Quick Links

Re: BUG: Cascading standby fails to reconnect after falling back to archive recovery

From:	Marco Nenciarini <marco(dot)nenciarini(at)enterprisedb(dot)com>
To:	Xuneng Zhou <xunengzhou(at)gmail(dot)com>
Cc:	Fujii Masao <masao(dot)fujii(at)gmail(dot)com>, pgsql-hackers(at)postgresql(dot)org
Subject:	Re: BUG: Cascading standby fails to reconnect after falling back to archive recovery
Date:	2026-03-17 09:31:23
Message-ID:	CA+nrD2cVZ2YdfQpk_qwFUzmkR4N5_8H9yL3NVodAmTq3gNDVpg@mail.gmail.com
Views:	Whole Thread \| Raw Message \| Download mbox \| Resend email
Thread:
Lists:	pgsql-hackers

Since this bug dates back to 9.3, the fix will likely need backpatching.
The v2 patch changes the walrcv_identify_system() signature, which would
be an ABI break on stable branches (walrcv_identify_system_fn is a
function pointer in the WalReceiverFunctionsType struct).

Attached is a backpatch-compatible variant that avoids the API change.
Instead of adding a parameter, libpqrcv_identify_system() stores the
flush position in a new global variable (WalRcvIdentifySystemLsn), and
the walreceiver reads it directly. The fix logic and TAP test are
otherwise identical.

§ Stored data entries
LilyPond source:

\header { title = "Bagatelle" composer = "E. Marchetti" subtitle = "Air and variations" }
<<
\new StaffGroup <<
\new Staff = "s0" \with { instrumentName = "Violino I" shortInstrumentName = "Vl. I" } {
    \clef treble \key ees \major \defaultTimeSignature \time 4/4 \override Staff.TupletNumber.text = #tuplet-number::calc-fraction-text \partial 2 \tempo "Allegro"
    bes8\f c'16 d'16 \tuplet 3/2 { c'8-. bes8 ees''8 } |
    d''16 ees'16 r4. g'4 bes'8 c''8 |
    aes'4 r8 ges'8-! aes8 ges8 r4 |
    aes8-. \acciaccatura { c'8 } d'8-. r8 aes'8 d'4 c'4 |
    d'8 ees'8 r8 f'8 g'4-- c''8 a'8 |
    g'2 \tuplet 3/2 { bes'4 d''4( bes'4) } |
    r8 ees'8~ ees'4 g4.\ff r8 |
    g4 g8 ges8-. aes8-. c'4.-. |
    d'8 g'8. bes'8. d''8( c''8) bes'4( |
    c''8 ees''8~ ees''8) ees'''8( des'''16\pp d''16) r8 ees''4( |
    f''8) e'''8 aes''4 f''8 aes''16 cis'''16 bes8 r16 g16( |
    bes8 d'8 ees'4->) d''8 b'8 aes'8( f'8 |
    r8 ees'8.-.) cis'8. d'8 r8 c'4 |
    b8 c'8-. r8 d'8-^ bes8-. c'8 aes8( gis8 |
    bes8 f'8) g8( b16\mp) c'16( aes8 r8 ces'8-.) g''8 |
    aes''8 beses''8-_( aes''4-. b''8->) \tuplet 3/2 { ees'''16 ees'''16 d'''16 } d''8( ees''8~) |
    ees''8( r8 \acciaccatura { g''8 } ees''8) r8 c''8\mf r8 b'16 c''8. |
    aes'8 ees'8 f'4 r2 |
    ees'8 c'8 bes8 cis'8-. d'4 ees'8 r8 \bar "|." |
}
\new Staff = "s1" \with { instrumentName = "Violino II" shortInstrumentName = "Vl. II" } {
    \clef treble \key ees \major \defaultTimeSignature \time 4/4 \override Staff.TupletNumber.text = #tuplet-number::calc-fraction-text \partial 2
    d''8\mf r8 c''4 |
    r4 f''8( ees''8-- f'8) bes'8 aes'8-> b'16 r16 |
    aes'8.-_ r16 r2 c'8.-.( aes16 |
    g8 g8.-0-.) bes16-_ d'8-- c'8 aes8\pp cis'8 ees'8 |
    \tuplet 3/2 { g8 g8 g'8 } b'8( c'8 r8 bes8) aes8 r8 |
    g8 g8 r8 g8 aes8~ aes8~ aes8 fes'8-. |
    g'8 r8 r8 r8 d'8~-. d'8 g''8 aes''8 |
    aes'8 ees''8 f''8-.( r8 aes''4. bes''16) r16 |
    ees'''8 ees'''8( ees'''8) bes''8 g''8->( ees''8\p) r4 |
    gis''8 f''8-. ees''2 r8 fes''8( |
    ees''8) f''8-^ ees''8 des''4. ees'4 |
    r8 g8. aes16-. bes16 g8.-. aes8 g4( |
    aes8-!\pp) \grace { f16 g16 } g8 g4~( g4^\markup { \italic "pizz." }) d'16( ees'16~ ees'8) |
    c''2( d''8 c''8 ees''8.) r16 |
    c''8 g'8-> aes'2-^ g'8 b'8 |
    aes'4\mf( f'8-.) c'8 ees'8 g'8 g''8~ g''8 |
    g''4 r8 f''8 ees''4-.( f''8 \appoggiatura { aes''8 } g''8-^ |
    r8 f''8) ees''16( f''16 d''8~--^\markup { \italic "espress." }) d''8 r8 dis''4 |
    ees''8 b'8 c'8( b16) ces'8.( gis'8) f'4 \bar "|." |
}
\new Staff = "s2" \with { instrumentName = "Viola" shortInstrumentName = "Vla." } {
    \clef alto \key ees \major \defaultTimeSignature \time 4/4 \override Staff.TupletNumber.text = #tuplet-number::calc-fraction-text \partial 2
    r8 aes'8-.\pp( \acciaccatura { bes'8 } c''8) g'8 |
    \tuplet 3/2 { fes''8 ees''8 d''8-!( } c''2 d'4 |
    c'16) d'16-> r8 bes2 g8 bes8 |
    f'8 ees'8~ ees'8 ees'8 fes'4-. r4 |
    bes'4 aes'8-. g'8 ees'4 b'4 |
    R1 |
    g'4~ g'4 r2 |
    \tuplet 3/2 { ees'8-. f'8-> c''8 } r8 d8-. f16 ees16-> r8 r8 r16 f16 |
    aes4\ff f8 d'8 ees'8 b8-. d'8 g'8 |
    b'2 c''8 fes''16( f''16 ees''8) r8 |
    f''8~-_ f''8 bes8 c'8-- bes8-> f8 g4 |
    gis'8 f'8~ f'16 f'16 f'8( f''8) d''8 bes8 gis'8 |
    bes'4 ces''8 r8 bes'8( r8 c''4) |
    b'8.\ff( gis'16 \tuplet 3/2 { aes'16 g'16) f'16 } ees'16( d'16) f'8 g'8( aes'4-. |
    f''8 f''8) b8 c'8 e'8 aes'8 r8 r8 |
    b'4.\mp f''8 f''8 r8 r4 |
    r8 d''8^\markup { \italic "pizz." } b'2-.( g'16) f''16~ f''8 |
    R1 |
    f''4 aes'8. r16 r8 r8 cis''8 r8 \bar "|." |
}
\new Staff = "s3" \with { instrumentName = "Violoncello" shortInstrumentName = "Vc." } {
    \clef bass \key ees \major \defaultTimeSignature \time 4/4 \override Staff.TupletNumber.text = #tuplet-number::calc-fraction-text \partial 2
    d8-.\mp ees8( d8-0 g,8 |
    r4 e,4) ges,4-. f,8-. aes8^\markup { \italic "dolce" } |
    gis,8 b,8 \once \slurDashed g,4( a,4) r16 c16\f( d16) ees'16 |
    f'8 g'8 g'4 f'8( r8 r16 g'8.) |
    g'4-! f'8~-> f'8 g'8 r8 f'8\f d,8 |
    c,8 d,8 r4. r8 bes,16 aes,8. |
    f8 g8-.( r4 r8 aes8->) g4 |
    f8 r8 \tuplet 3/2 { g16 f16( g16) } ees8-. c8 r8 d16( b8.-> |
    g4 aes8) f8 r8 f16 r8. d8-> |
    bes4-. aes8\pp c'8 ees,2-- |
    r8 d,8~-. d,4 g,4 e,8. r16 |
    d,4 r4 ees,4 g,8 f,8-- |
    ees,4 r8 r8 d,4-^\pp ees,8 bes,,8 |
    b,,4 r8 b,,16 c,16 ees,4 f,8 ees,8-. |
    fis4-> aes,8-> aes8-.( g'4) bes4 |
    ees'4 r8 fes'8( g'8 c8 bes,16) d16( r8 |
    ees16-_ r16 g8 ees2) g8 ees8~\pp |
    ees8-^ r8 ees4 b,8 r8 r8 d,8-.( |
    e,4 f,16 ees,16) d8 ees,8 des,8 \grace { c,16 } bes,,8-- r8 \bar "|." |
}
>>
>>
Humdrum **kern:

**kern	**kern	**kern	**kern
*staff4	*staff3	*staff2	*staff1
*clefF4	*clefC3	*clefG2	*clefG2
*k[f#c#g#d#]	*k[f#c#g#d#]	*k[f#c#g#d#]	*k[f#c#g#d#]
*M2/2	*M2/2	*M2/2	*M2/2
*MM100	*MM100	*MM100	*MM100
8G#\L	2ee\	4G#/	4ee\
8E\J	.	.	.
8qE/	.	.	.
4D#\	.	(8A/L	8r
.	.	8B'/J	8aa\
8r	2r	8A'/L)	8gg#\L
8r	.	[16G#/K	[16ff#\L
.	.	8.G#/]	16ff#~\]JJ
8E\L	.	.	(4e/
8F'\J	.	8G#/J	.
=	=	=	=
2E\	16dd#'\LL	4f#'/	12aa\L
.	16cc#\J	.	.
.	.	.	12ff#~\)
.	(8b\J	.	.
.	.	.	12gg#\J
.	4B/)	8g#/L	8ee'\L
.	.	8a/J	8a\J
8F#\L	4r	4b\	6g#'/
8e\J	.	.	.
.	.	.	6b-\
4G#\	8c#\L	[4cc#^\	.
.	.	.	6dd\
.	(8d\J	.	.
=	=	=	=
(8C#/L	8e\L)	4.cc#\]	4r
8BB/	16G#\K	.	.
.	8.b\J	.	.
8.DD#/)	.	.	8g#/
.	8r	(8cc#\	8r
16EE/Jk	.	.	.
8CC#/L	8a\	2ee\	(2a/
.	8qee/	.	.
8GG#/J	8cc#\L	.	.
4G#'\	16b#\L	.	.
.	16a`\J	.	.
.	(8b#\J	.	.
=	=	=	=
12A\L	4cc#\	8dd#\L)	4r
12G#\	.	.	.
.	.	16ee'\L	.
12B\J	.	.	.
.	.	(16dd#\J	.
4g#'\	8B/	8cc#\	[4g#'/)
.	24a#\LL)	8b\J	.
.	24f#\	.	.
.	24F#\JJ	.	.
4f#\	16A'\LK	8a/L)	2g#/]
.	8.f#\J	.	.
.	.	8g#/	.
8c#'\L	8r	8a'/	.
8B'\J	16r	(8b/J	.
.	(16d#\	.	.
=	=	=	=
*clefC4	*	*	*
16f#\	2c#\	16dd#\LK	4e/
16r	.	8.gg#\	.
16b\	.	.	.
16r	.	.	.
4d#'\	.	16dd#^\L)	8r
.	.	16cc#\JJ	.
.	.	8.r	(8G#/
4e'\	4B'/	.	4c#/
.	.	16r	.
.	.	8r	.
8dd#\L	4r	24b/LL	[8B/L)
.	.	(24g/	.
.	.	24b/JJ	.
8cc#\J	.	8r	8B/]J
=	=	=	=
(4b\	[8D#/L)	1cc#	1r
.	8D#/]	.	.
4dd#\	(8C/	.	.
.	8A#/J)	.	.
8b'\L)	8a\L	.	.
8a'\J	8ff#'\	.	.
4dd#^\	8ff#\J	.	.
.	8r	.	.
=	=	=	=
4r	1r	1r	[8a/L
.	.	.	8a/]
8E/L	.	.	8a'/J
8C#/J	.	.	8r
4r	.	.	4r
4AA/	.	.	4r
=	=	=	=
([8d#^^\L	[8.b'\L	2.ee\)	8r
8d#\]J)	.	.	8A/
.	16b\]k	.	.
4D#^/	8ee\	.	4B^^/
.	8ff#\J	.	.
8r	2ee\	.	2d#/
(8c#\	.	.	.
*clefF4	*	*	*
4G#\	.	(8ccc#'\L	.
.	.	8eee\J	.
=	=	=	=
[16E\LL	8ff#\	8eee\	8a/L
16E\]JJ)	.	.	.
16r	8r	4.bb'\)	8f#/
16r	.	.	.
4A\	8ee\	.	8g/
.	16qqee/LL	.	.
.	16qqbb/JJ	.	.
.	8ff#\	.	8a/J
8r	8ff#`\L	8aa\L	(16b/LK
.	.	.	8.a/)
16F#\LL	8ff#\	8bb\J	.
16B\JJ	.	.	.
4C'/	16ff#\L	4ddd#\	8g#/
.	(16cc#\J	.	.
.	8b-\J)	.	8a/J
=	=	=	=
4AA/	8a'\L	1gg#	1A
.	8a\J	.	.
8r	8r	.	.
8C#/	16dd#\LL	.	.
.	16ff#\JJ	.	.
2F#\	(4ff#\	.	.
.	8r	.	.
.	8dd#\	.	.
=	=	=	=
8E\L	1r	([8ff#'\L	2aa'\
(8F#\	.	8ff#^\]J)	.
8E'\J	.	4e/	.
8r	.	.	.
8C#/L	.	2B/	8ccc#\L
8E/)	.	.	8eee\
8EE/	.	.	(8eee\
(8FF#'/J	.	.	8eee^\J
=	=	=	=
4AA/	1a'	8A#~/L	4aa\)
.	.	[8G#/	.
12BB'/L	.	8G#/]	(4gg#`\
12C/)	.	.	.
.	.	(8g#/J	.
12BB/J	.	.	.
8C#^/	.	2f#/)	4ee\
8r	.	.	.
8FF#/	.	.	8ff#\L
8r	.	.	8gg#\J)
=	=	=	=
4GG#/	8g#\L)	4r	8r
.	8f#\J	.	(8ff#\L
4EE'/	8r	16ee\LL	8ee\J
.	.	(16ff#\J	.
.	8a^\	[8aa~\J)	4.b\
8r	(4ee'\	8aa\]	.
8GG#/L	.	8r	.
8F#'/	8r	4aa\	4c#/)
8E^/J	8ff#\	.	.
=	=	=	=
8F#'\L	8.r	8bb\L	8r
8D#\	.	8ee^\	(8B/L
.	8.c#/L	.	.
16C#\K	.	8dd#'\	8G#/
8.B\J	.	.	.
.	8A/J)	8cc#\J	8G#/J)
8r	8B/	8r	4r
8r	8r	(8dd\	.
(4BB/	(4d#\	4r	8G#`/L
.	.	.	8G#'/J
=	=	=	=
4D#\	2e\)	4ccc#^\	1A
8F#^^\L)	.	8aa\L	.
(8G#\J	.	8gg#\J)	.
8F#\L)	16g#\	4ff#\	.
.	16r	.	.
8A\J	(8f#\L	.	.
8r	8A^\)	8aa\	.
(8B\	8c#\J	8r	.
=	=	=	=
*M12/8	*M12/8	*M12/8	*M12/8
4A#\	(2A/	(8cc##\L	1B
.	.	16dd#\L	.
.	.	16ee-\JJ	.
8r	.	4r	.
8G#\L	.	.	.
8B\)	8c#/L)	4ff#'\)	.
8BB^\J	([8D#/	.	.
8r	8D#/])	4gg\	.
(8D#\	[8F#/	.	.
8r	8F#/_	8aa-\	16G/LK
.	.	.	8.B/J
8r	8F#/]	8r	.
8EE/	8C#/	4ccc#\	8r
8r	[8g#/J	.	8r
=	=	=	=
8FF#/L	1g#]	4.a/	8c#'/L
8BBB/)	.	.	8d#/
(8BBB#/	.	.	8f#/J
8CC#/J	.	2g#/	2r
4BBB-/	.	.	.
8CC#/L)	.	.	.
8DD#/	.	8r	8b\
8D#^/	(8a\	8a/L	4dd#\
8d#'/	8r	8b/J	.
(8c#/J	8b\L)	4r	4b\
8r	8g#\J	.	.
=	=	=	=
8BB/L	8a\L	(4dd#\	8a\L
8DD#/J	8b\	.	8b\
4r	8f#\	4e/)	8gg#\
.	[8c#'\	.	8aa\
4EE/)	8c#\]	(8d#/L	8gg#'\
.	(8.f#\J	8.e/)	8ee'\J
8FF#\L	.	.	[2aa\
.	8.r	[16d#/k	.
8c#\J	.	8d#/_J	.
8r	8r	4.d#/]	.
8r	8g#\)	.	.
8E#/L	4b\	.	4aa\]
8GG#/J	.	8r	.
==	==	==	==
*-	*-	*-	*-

§ REQUIREMENTS
1. Return the passage from the cascading standby bug message starting with "Attached is a" and going on through "otherwise identical.", copied word for word.
2. According to the cascading standby bug message, where does the backpatch-compatible variant store the flush position?

§ SOLUTIONS IN ORDER
1.
Attached is a backpatch-compatible variant that avoids the API change.
Instead of adding a parameter, libpqrcv_identify_system() stores the
flush position in a new global variable (WalRcvIdentifySystemLsn), and
the walreceiver reads it directly. The fix logic and TAP test are
otherwise identical.

2. In a new global variable, WalRcvIdentifySystemLsn.